Oleh : Helmi Felis (Pengiat Media Sosial
Jakarta, 3 April 2023
Tidak ada yang menyangka bahwa 2014 adalah persimpangan jalan untuk Indonesia. Bangsa besar dengan semangat yang menggebu untuk merengkuh Indonesia sebagai negara maju di 2045.
2014 adalah Pilpres pertama yang mempertemukan Jokowi vs Prabowo. Pada masa itu Jokowi berpasangan dengan Jusuf Kala, sedangkan Prabowo Subianto berpasangan dengan Hatta rajasa.
Jokowi menang, Jokowi yang dipersimpangan jalan akhirnya menentukan kemana arah bangsa ini kedepan. Tidak ada yang tahu bahwa 2014 adalah nasib yang akan menentukan kemana arah bangsa ini kedepan. Tidak ada juga yang tahu bahwa Presiden yang di gambarkan sebagai Presiden sederhana ini akan menghadapi badai Politik kedepannya. Tidak juga ada yang mengira bahwa Jokowi akan melakukan manuver-manuver politik yang bisa saja memecah belah bangsa.
Visi meraih “Indonesia maju 2045” agaknya perlu di revisi. Mimpi besar yang sebelumnya diharapkan oleh seluruh rakyat Indonesia itu akhirnya harus terhenti atau juga dihentikan paksa dan harus di ubah menjadi mimpi “Indonesia kembali bersatu”. Sebuah mimpi yang sebenarnya sudah menjadi capaian Indonesia di masa kepemimpinan Soeharto, dengan gotong royong-nya.

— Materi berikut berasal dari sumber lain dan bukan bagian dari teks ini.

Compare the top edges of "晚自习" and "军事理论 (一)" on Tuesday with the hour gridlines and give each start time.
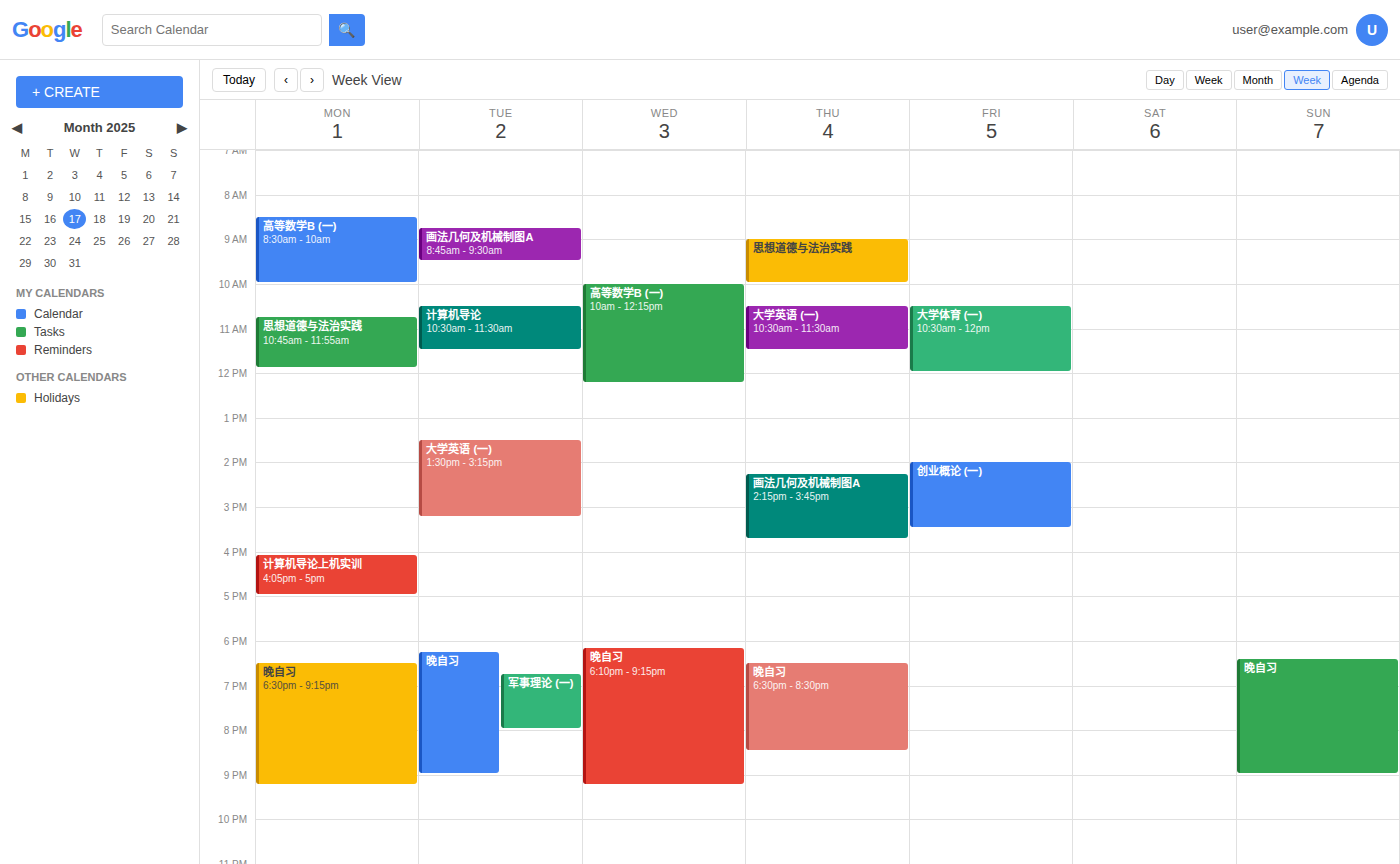
"晚自习": 6:15 PM, neither: a quarter of the way from the 6 PM line to the 7 PM line. "军事理论 (一)": 6:45 PM, neither: three quarters of the way from the 6 PM line to the 7 PM line.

Namun setelah Soeharto mengundurkan diri Indonesia bagai terbelah, meski indeks Demokrasi kita sempat baik.
Namun kini Demokrasi Indonesia makin buruk dan korupsi makin tidak terkendali, Ekonomi masyarakat dibawah juga makin terpuruk, rezim Jokowi di sorot. Terutama saat Rp 349 Triliun terungkap ke publik namun Anggota Komisi III DPR dari PDIP menolak pembentukan panitia khusus (pansus) terkait transaksi mencurigakan berupa tindak pidana pencucian uang (TPPU) senilai Rp 349 triliun. Legislator dari Fraksi PDIP meminta pihak terkait membereskan secara bersama-sama terlebih dahulu.

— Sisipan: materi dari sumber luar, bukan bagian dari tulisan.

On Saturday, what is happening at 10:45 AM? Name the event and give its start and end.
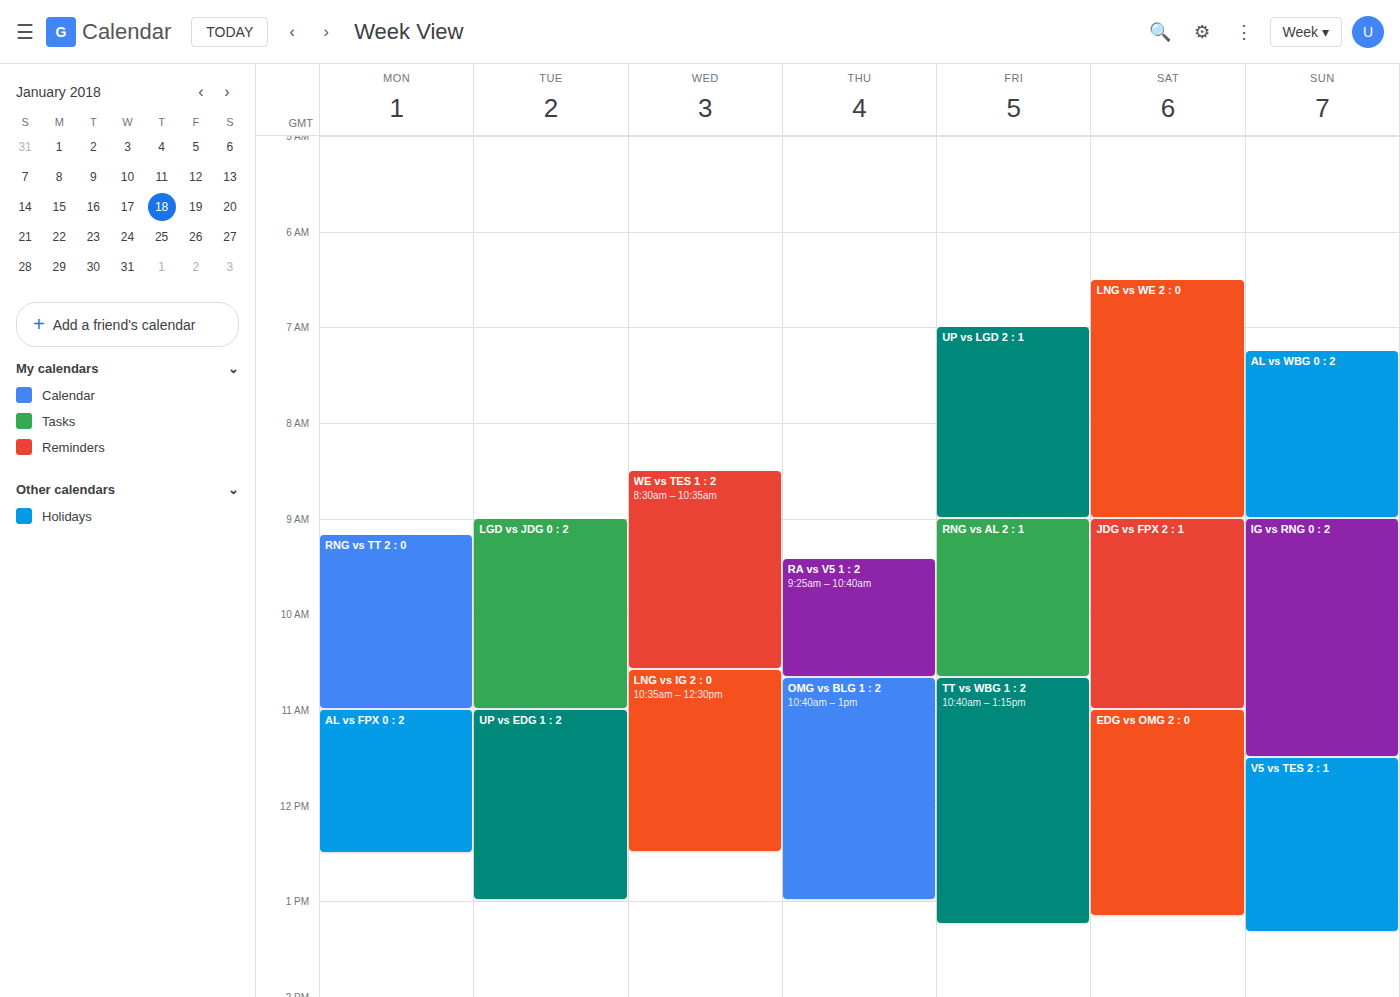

Mengapa negri ini menjadi begitu rusak? Kapan kerusakan ini bermula?
Kerusakan bermula saat Presiden mengatakan bahwa Ia tidak membaca apa yang telah Ia tandatangani. Padahal ada dalam terminologi hukum yang berbunyi Magna negligentia culpa est, Magna culpa dolus est.
Artinya : “Kelalaian besar adalah sebuah kesalahan, dan Kesalahan besar adalah penipuan”
“I don’t read what I sign” adalah sebuah kelalaian besar, dan kelalaian itu kesalahan. Dalam dunia hukum, yang namanya kesalahan ada hukumannya. Sesuai dengan teori Herbert L Packer : Hukum pidana bersandar pada 3 konsep yakni ; Pelanggaran, Kesalahan, dan Pidana.
Namun kelalaian itu hanyalah dianggap hal lucu, bukanlah kesalahan yang harus diberikan peringatan. Sejak saat itu negri ini menjadi negri yang tidak serius, yang memunculkan lelucon-lelucon selanjutnya seperti “Ekonomi Meroket”, “Loh Ndak Tahu Kok Tanya Saya”, “Saya jawab Dilain Waktu”, “I want to test my minister” dan banyak lagi statement yang sebenarnya tabu diucapkan pemimpin Negara besar seperti Indonesia.
Apakah kita menuju kepada kehancuran? Apakah tidak ada lagi harapan Indonesia menjadi negara maju di 2045. Atau Pemilu 2024 nanti akan munculkan New Hope sesungguhnya?.